**Objective 1**. Reproduce the gas expansion problem word for word.
====
I have an ideal gas of pressure, volume, and temperature $P_1$, $V_1$, and $T_1$, respectively, in an insulated cylinder with a massless, frictionless piston. Initially, the external pressure is also $P_1$.

REVERSIBLE ADIABATIC EXPANSION

I gradually lower the external pressure (reversibly) until the volume has increased to $V_2$. Determine the final pressure $P_2$ and final temperature $T_2$. Determine the amount of work done on the surroundings W and the change in internal energy $\Delta U$. How does the amount of work compare with the change in internal energy?
====
**Objective 2**. Rename "eggs" to "chicken eggs" in the entries, beginning with the line containing "Q: How many laundry" and continuing through the last entry. Change nothing else, and leave the pictures out of your answer.

**Data for this task**.
====
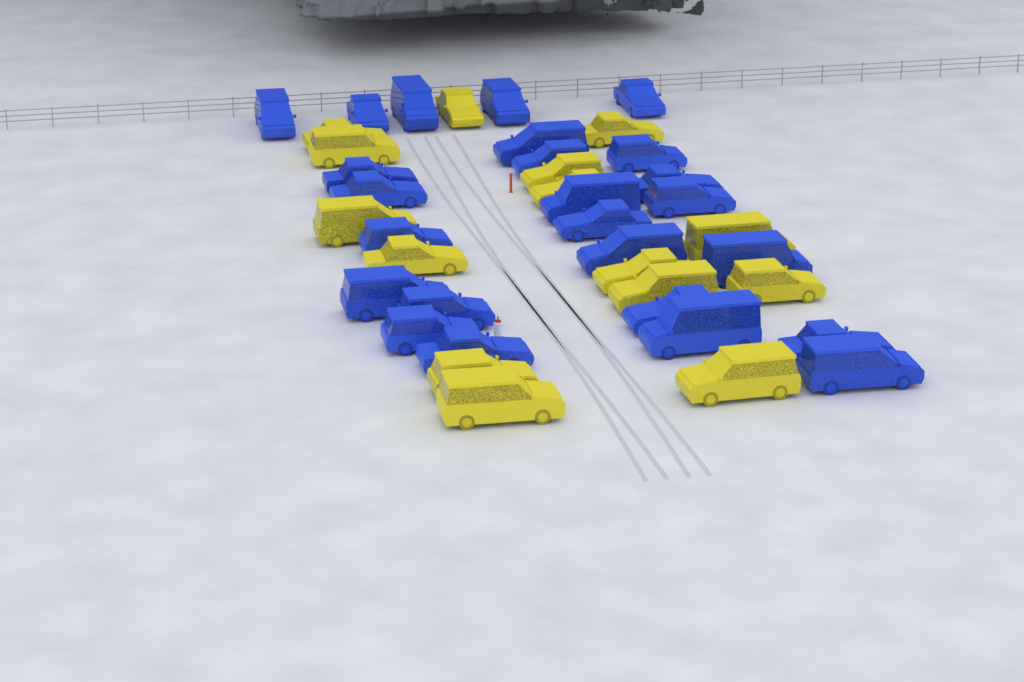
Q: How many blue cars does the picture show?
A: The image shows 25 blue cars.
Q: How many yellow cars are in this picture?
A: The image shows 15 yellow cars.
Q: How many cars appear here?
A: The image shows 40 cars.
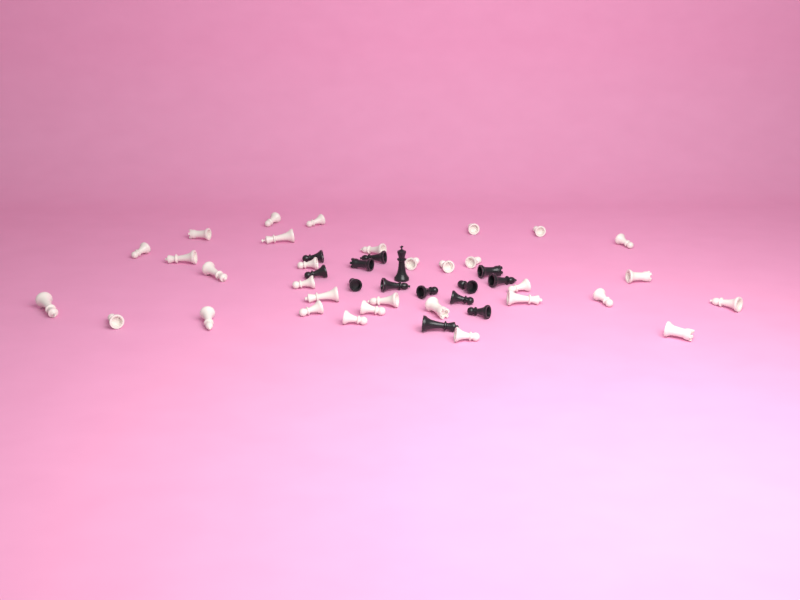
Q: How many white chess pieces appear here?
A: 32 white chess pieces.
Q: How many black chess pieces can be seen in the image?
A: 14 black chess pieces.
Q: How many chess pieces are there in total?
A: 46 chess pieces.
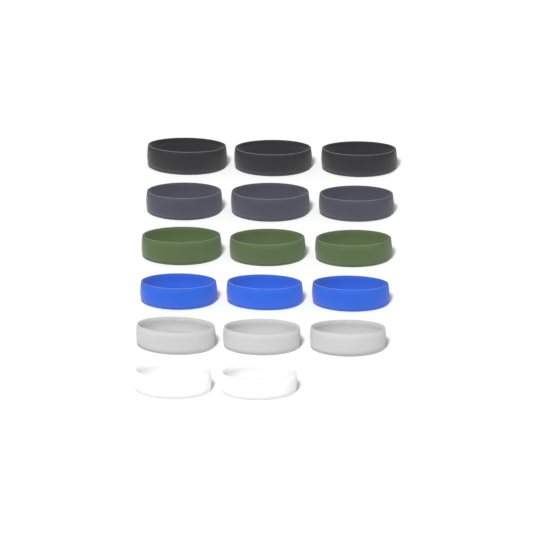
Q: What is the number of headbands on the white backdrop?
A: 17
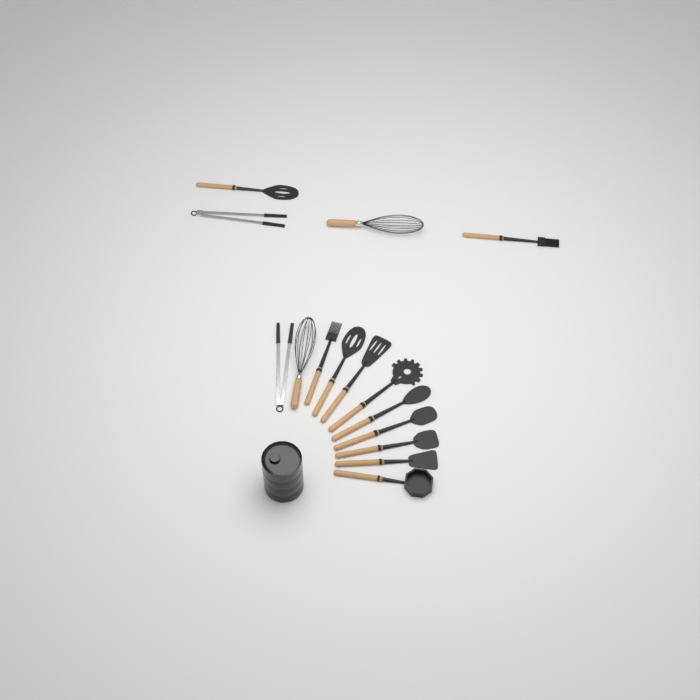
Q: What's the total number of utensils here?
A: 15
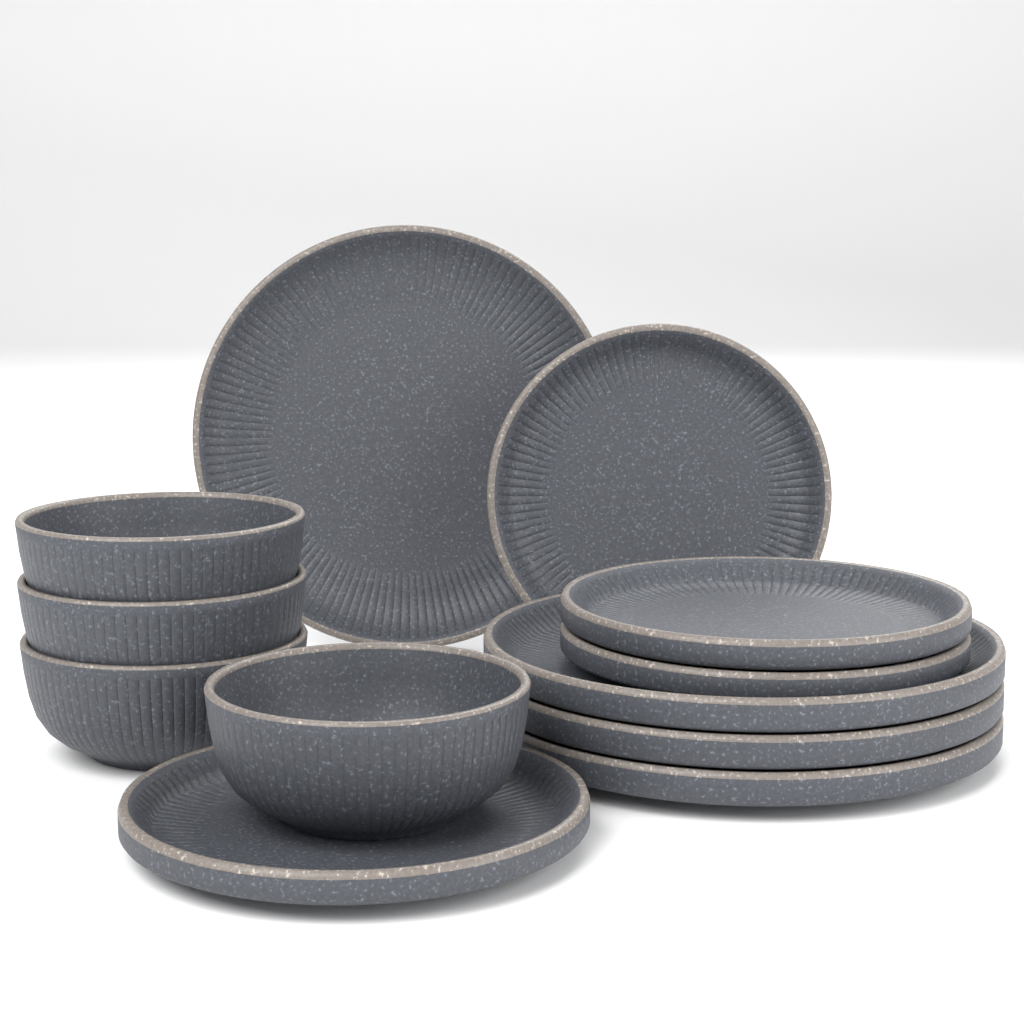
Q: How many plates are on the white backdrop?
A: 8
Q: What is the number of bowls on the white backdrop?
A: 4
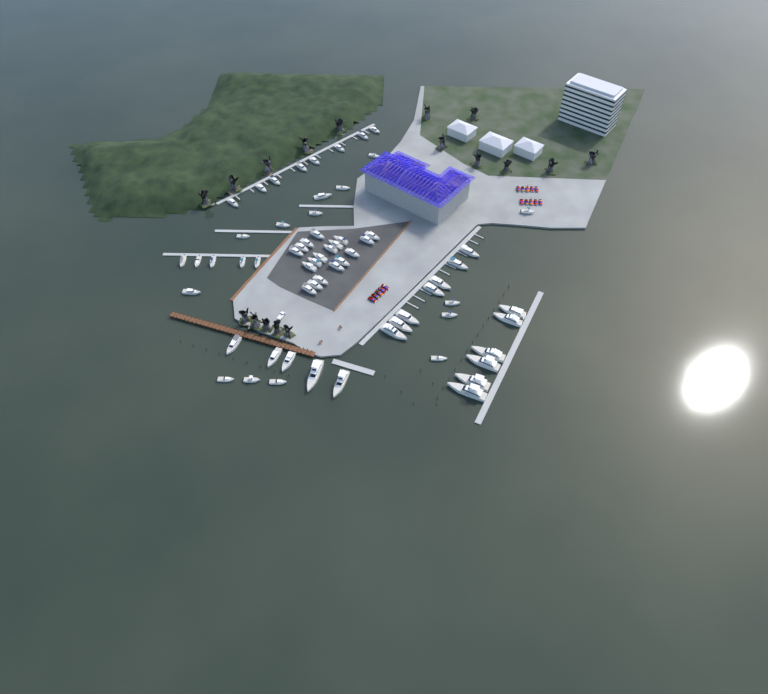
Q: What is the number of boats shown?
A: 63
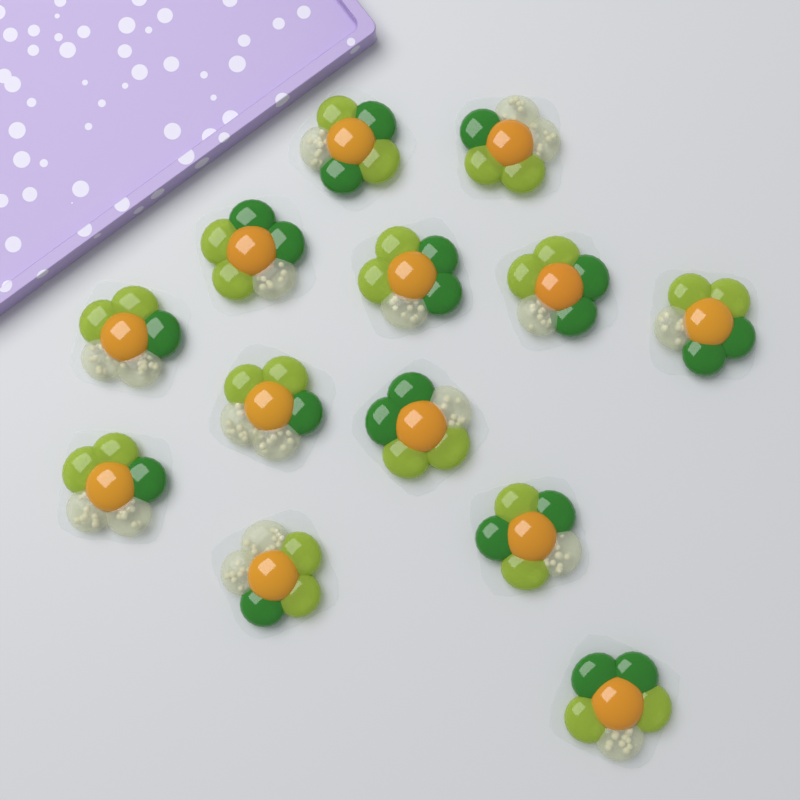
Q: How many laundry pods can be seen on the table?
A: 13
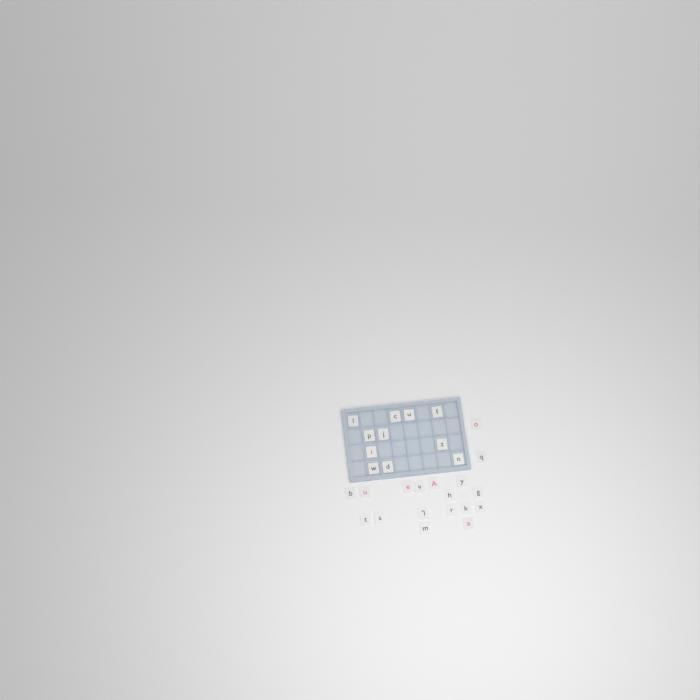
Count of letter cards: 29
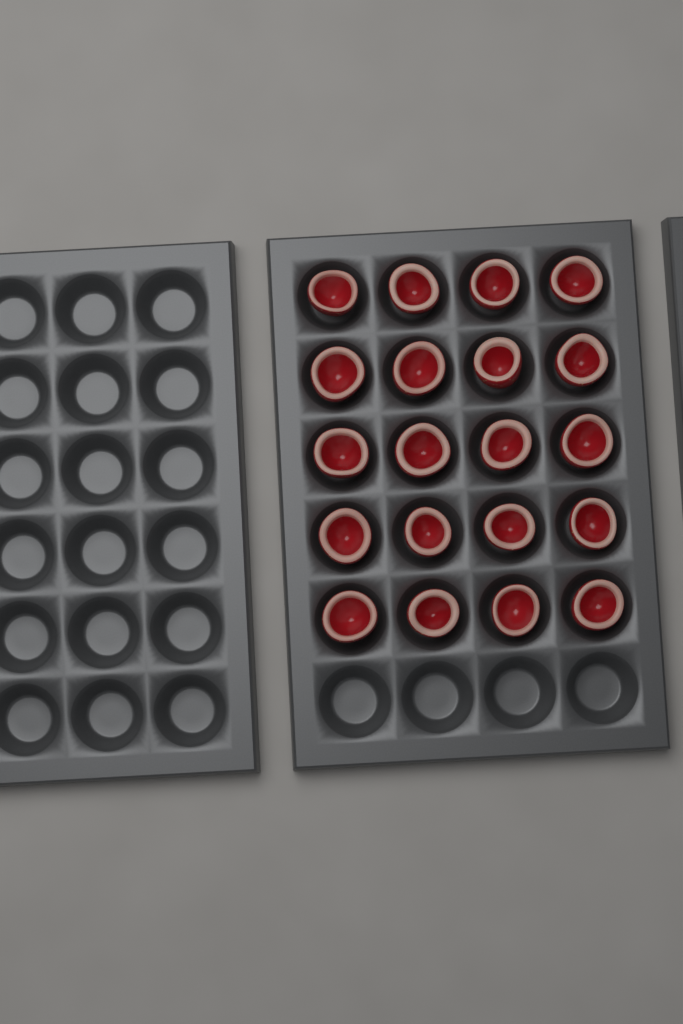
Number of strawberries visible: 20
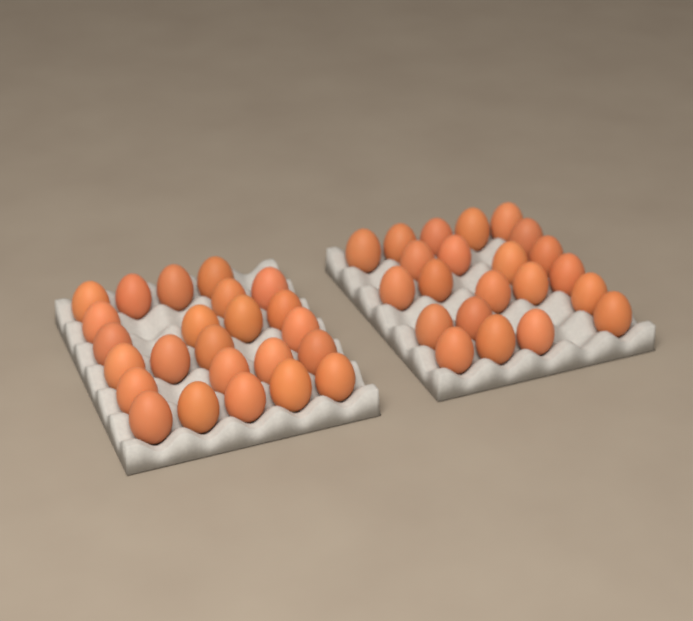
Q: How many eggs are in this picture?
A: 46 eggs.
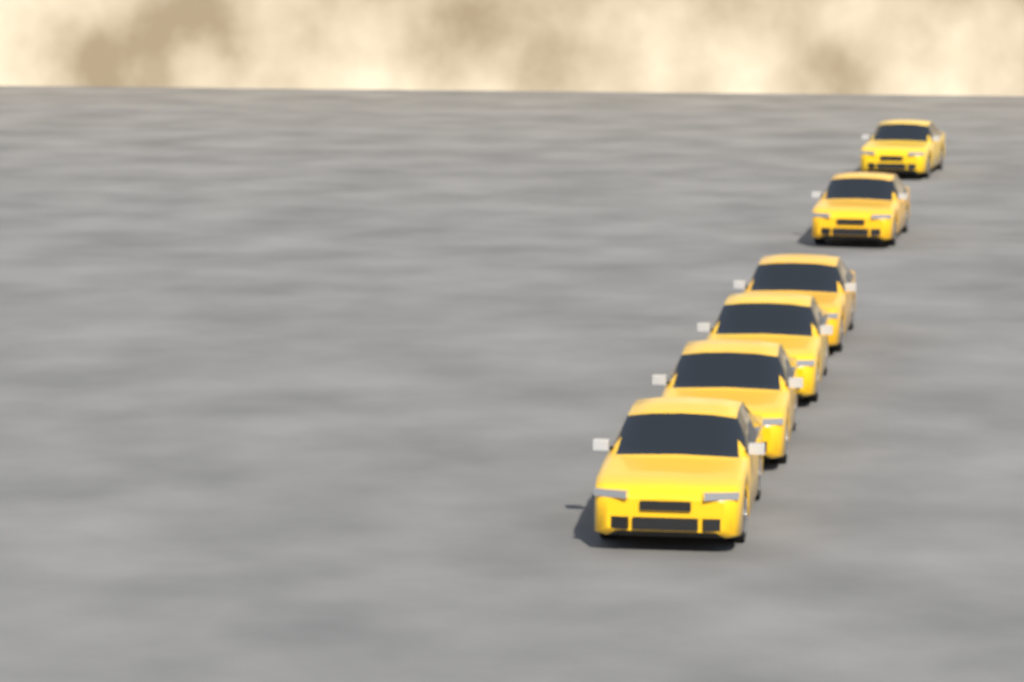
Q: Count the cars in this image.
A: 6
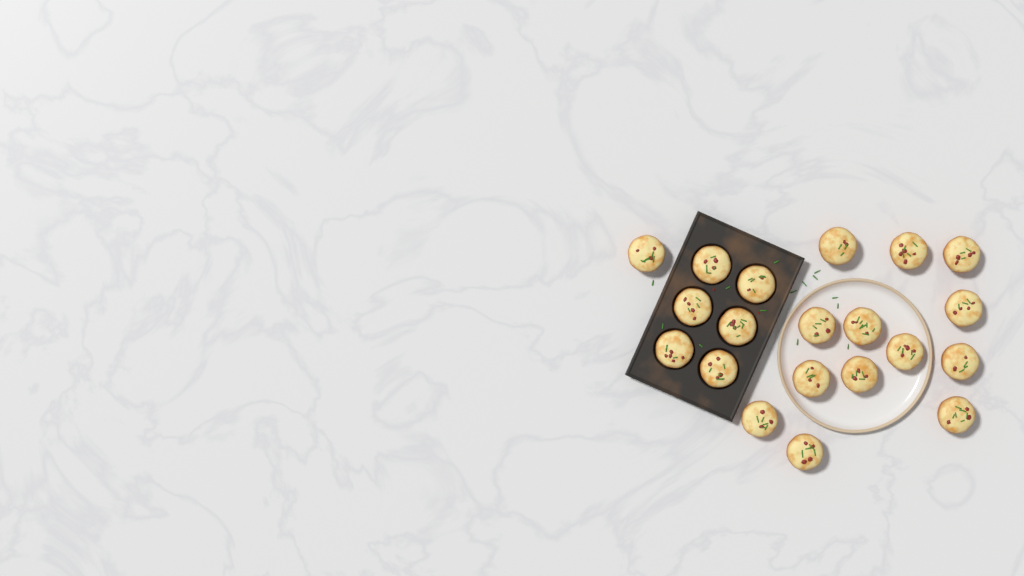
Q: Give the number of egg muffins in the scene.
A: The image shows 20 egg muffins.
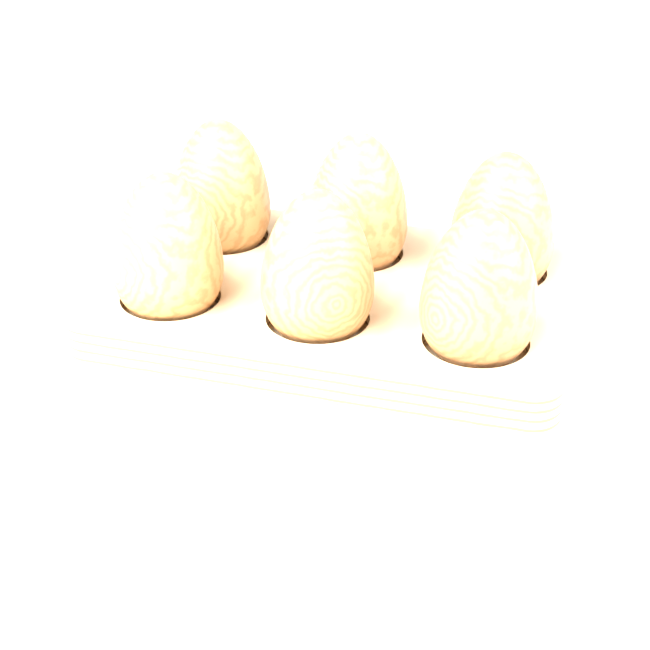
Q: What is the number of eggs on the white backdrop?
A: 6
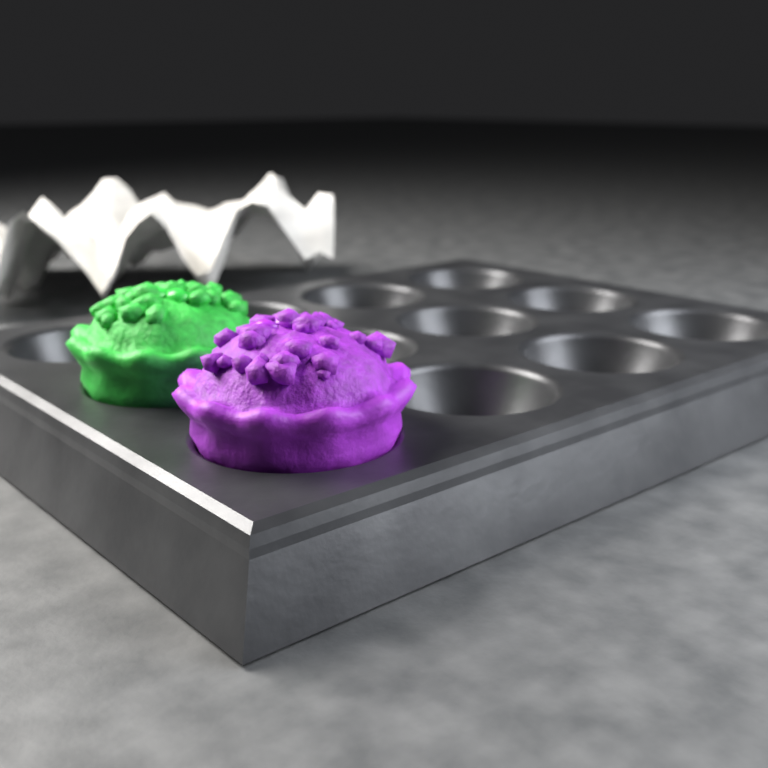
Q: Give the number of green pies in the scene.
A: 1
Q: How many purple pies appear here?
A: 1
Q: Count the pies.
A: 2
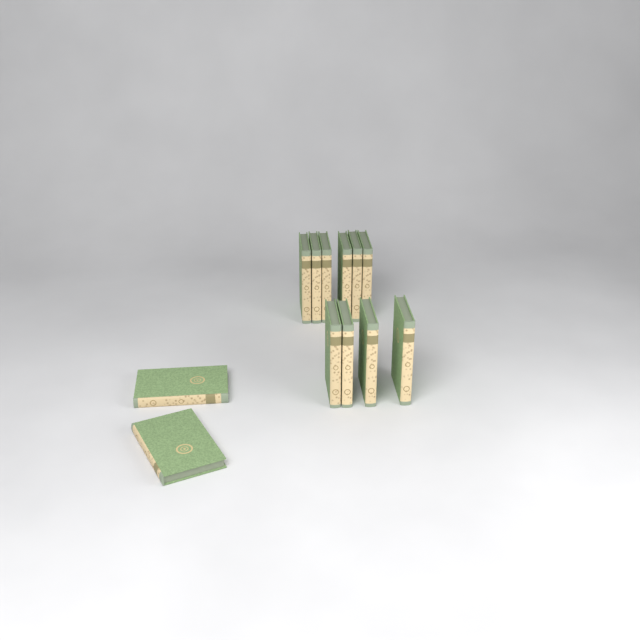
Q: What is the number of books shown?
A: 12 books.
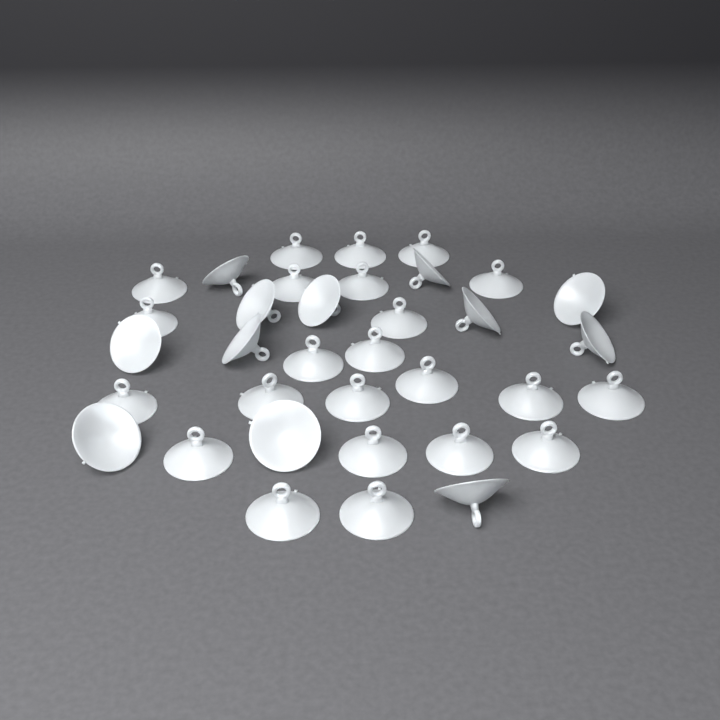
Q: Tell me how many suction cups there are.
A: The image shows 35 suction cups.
====
**Correct answer 1**.
I have an ideal gas of pressure, volume, and temperature $P_1$, $V_1$, and $T_1$, respectively, in an insulated cylinder with a massless, frictionless piston. Initially, the external pressure is also $P_1$.

REVERSIBLE ADIABATIC EXPANSION

I gradually lower the external pressure (reversibly) until the volume has increased to $V_2$. Determine the final pressure $P_2$ and final temperature $T_2$. Determine the amount of work done on the surroundings W and the change in internal energy $\Delta U$. How does the amount of work compare with the change in internal energy?

**Correct answer 2**.
Q: How many laundry pods can be seen on the table?
A: 13
Count of letter cards: 29
Number of strawberries visible: 20
Q: How many chicken eggs are in this picture?
A: 46 chicken eggs.
Q: Count the cars in this image.
A: 6
Q: Give the number of egg muffins in the scene.
A: The image shows 20 egg muffins.
Q: What is the number of chicken eggs on the white backdrop?
A: 6
Q: Give the number of green pies in the scene.
A: 1
Q: How many purple pies appear here?
A: 1
Q: Count the pies.
A: 2
Q: What is the number of books shown?
A: 12 books.
Q: Tell me how many suction cups there are.
A: The image shows 35 suction cups.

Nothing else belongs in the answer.